SGLT-2, GLP-1 effects on cardiovascular risk differ by age
Older patients had a greater relative reduction in major adverse cardiovascular events with sodium-glucose cotransporter-2 (SGLT-2) inhibitors versus glucagon-like peptide-1 (GLP-1) receptor agonists, a meta-analysis of more than 600 studies found.
Sodium-glucose cotransporter-2 (SGLT-2) inhibitors are more cardioprotective in older than younger people with type 2 diabetes, despite providing smaller reductions in HbA1c levels, while glucagon-like peptide-1 (GLP-1) receptor agonists are more cardioprotective in younger people, according to a meta-analysis.
To determine whether age or sex is associated with the efficacy of SGLT-2 inhibitors, GLP-1 receptor agonists, and dipeptidyl peptidase-4 (DPP-4) inhibitors, researchers searched MEDLINE and Embase databases and U.S. and Chinese clinical trial registries for relevant studies. Of 601 eligible trials, 103 included individual participant data (92,182 participants) and 498 included aggregate data (303,311 participants). All trials with individual participant data reported HbA1c levels and six reported major adverse cardiovascular events (MACEs). Findings were published by JAMA on Feb. 3.
SGLT-2 inhibitors were associated with less lowering of HbA1c levels with increasing age as monotherapy, dual therapy, and triple therapy. GLP-1 receptor agonists were associated with more lowering of HbA1c levels with increasing age as monotherapy or dual therapy, but not as triple therapy. DPP-4 inhibitors were associated with slightly better lowering of HbA1c levels in older people as dual therapy, but not monotherapy or triple therapy. In addition, the relative reduction in MACEs with SGLT-2 inhibitor use was greater in older versus younger participants per 30-year increment in age (hazard ratio [HR], 0.76; 95% credible interval [Crl], 0.62 to 0.93).

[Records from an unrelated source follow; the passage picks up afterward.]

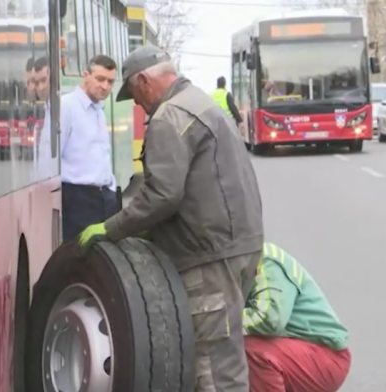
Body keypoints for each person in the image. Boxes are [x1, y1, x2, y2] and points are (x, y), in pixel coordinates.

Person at [78, 45, 264, 392]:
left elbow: (162, 195)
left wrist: (112, 228)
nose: (137, 105)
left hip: (209, 259)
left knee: (213, 372)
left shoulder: (169, 116)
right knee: (226, 358)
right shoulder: (202, 103)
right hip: (240, 248)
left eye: (134, 95)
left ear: (145, 81)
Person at [245, 243, 351, 392]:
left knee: (251, 350)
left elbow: (269, 320)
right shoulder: (238, 261)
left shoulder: (266, 262)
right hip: (297, 351)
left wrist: (218, 323)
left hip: (324, 356)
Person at [60, 55, 119, 242]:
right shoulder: (66, 106)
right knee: (79, 260)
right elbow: (50, 159)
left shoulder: (98, 110)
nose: (105, 86)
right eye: (100, 79)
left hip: (105, 198)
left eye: (110, 81)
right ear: (86, 75)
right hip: (77, 200)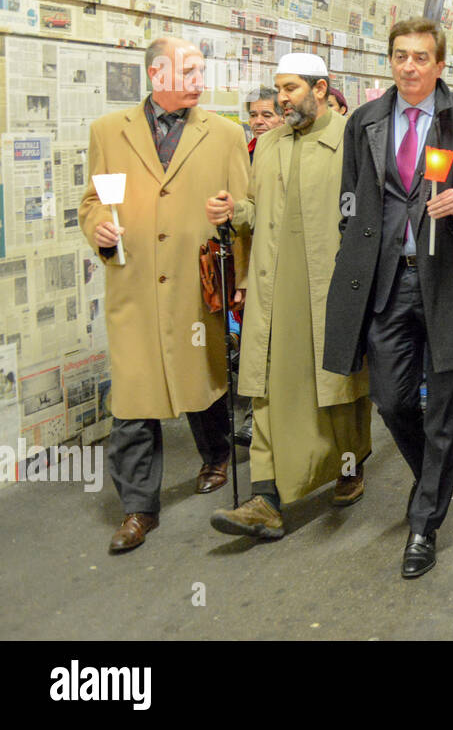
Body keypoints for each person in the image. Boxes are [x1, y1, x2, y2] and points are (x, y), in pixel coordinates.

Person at [322, 17, 453, 579]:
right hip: (387, 280)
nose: (410, 66)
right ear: (391, 62)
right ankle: (434, 476)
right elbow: (352, 195)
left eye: (422, 57)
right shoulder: (366, 121)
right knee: (393, 399)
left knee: (446, 410)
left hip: (449, 279)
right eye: (401, 55)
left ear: (440, 65)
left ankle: (424, 523)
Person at [77, 36, 249, 553]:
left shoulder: (225, 134)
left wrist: (239, 281)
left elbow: (244, 208)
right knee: (133, 398)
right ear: (157, 74)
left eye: (202, 71)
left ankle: (217, 456)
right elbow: (92, 201)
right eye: (190, 71)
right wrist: (98, 229)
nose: (201, 81)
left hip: (197, 284)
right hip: (133, 286)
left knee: (204, 383)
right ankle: (137, 508)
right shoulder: (109, 132)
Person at [206, 53, 371, 538]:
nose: (282, 98)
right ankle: (265, 498)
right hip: (274, 288)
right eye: (280, 88)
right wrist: (235, 208)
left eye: (293, 88)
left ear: (321, 89)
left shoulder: (350, 139)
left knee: (335, 383)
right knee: (268, 386)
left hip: (330, 285)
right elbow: (257, 209)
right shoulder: (270, 144)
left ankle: (348, 467)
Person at [245, 88, 282, 159]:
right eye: (253, 115)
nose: (258, 121)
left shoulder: (292, 153)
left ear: (283, 118)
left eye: (266, 116)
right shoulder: (247, 153)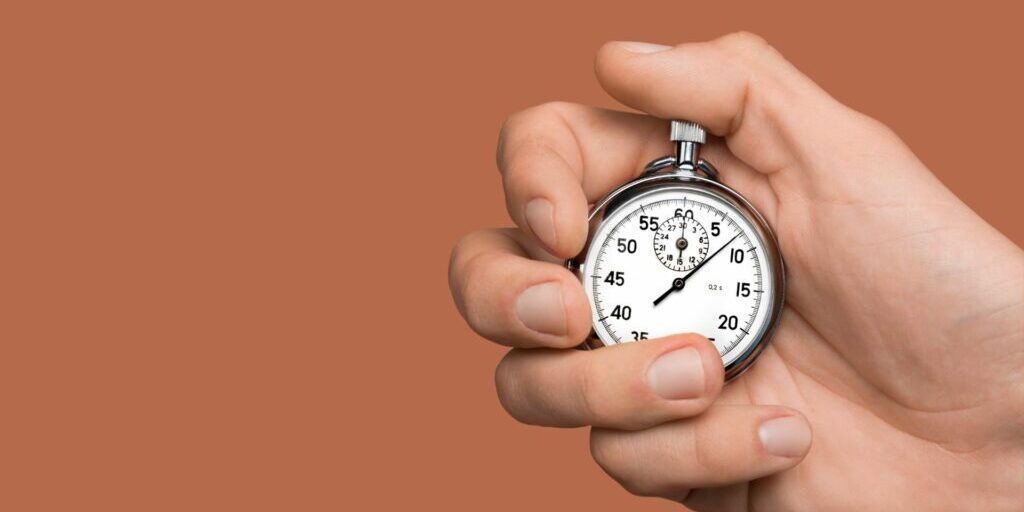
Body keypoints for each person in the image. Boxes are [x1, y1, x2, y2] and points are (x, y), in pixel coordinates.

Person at [447, 33, 1024, 510]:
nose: (677, 283)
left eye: (687, 277)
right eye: (676, 279)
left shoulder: (761, 239)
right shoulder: (622, 228)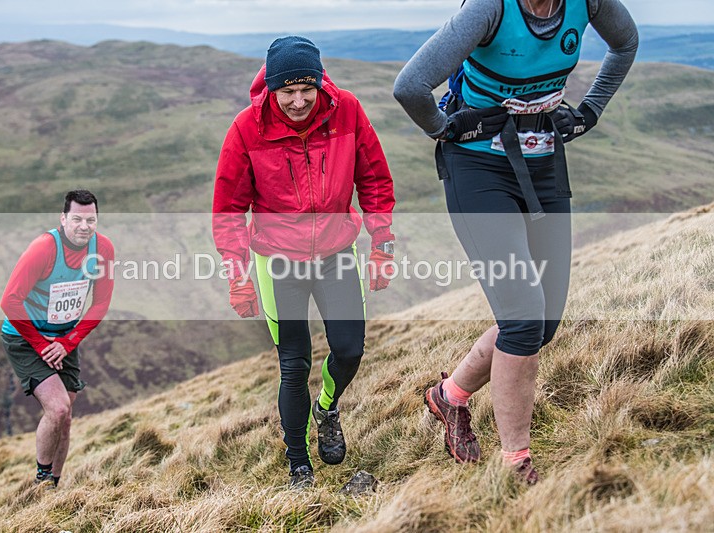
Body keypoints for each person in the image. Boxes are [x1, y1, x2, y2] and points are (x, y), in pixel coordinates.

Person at [394, 0, 637, 483]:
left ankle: (449, 396)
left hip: (543, 162)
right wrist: (444, 127)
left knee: (541, 324)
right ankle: (516, 465)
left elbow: (625, 43)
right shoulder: (489, 8)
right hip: (478, 169)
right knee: (523, 319)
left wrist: (588, 112)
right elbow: (410, 85)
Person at [212, 36, 396, 488]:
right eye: (287, 91)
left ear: (319, 83)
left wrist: (382, 244)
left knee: (350, 350)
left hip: (336, 253)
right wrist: (238, 276)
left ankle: (327, 408)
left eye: (306, 89)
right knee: (294, 365)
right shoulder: (247, 128)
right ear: (271, 89)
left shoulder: (347, 110)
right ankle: (299, 463)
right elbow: (229, 209)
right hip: (278, 263)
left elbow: (374, 178)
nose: (298, 101)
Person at [0, 190, 115, 488]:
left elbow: (101, 303)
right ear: (63, 219)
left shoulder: (103, 248)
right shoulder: (44, 248)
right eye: (76, 219)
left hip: (64, 339)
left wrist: (67, 342)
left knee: (66, 417)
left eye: (91, 220)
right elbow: (10, 301)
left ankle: (55, 485)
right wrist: (41, 345)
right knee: (58, 408)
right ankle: (41, 482)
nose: (84, 226)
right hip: (25, 337)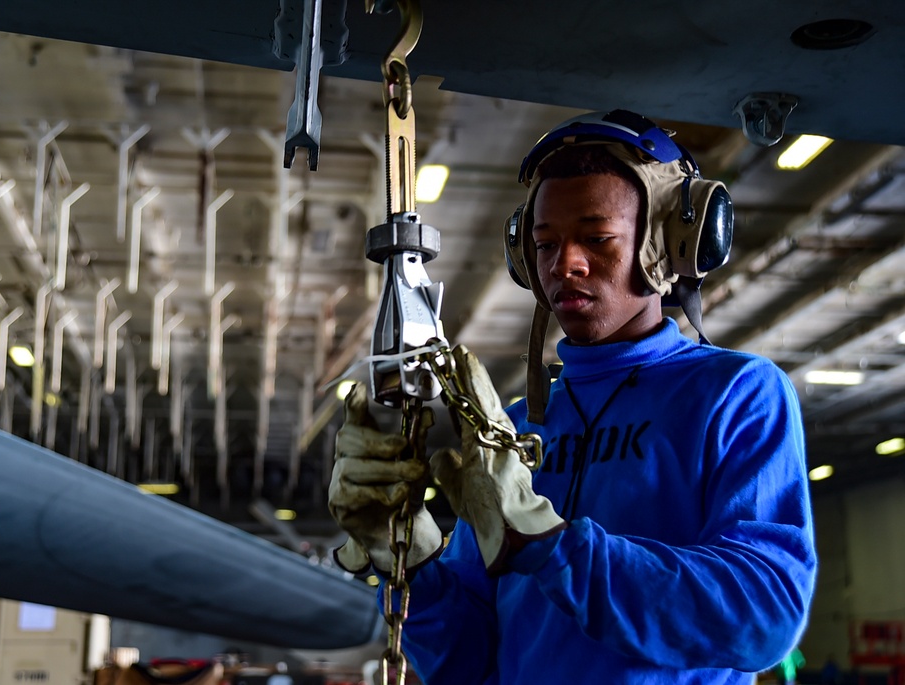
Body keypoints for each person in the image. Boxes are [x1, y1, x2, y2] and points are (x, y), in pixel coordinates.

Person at [328, 109, 817, 684]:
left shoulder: (735, 395)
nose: (565, 265)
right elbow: (469, 663)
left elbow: (765, 615)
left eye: (596, 238)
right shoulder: (508, 431)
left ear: (668, 243)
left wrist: (555, 547)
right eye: (544, 243)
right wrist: (412, 564)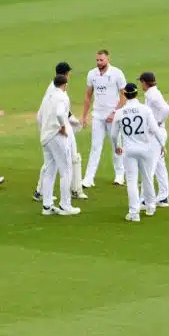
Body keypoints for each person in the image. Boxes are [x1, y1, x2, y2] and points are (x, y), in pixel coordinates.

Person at [111, 83, 162, 221]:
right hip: (146, 148)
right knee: (147, 177)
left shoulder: (120, 112)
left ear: (124, 95)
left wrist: (117, 146)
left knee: (132, 181)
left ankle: (134, 213)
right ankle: (151, 206)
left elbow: (114, 135)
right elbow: (155, 129)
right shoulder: (145, 109)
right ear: (136, 94)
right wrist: (162, 144)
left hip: (129, 150)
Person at [37, 62, 80, 216]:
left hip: (46, 137)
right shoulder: (62, 96)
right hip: (57, 137)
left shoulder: (48, 95)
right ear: (65, 82)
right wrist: (62, 126)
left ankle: (47, 206)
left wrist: (44, 131)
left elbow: (39, 116)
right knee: (66, 171)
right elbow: (61, 114)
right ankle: (65, 206)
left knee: (49, 171)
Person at [80, 49, 126, 196]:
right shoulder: (92, 74)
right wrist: (84, 116)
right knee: (95, 146)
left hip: (113, 117)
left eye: (101, 60)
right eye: (97, 60)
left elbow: (123, 95)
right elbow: (88, 96)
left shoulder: (117, 73)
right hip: (98, 116)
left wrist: (115, 113)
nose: (99, 63)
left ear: (108, 59)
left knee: (116, 145)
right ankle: (88, 178)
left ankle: (119, 175)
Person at [140, 70, 169, 210]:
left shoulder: (152, 94)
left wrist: (157, 122)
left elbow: (166, 109)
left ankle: (145, 200)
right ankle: (163, 197)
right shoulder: (152, 93)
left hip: (156, 133)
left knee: (150, 166)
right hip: (158, 132)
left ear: (144, 83)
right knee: (159, 165)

The relative reduction in MACEs was less pronounced in older versus younger participants taking GLP-1 receptor agonists (HR, 1.47; 95% CrI, 1.07 to 2.02). For DPP-4 inhibitors, the estimate included the null (HR, 0.73; 95% CrI, 0.52 to 1.00). Researchers found no consistent evidence for sex and treatment interactions with use of SGLT-2 inhibitors and GLP-1 receptor agonists. There was also no age and treatment interaction or sex and treatment interaction for any class of medication on gastrointestinal adverse events, hypoglycemia, or urinary tract infections.
Individual participant data were not available for all trials, and a relatively small proportion of trials assessed cardiovascular outcomes, the authors cautioned.

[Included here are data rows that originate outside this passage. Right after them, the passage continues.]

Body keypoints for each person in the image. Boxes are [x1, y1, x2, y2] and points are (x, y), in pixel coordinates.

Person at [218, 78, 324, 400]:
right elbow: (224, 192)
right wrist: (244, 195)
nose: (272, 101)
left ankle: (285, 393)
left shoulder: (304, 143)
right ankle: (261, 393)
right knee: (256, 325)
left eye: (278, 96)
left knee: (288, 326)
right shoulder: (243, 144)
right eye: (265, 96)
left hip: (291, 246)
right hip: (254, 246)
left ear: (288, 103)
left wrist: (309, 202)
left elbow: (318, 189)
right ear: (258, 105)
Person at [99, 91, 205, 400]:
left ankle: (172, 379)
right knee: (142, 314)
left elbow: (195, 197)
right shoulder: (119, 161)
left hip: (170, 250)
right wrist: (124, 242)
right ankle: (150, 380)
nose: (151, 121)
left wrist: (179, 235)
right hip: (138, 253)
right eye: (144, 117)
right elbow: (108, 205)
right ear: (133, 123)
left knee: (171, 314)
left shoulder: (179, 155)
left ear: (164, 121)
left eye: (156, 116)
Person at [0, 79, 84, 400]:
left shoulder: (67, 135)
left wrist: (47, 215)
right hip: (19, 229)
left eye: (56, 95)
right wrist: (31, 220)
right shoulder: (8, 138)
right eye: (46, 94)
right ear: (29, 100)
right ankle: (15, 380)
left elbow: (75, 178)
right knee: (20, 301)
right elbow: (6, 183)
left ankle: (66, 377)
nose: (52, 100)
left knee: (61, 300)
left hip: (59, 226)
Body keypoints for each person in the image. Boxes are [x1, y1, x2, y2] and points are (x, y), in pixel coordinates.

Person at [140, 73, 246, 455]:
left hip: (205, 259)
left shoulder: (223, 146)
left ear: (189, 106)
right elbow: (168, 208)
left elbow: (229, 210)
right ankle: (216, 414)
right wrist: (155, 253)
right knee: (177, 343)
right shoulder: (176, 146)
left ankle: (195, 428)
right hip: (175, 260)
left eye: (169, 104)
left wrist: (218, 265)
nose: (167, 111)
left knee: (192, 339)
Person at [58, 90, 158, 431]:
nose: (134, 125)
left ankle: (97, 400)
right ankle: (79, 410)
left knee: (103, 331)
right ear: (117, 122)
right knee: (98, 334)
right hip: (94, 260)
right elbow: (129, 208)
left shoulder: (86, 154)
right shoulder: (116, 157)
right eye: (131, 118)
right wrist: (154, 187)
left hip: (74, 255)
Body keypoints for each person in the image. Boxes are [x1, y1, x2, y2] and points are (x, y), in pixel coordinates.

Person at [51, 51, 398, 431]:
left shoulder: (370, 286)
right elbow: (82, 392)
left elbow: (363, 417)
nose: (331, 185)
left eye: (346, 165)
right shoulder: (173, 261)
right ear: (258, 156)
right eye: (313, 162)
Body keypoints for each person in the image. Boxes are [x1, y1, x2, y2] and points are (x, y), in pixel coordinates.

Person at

Compared with previous studies, the current analysis “more clearly demonstrated that sex is not associated with any important difference in the efficacy of these medication classes for the treatment of type 2 diabetes,” the authors wrote. When it comes to age, the researchers hypothesized that its effect on treatment efficacy is likely moderated by characteristics like kidney function or the presence of comorbidities.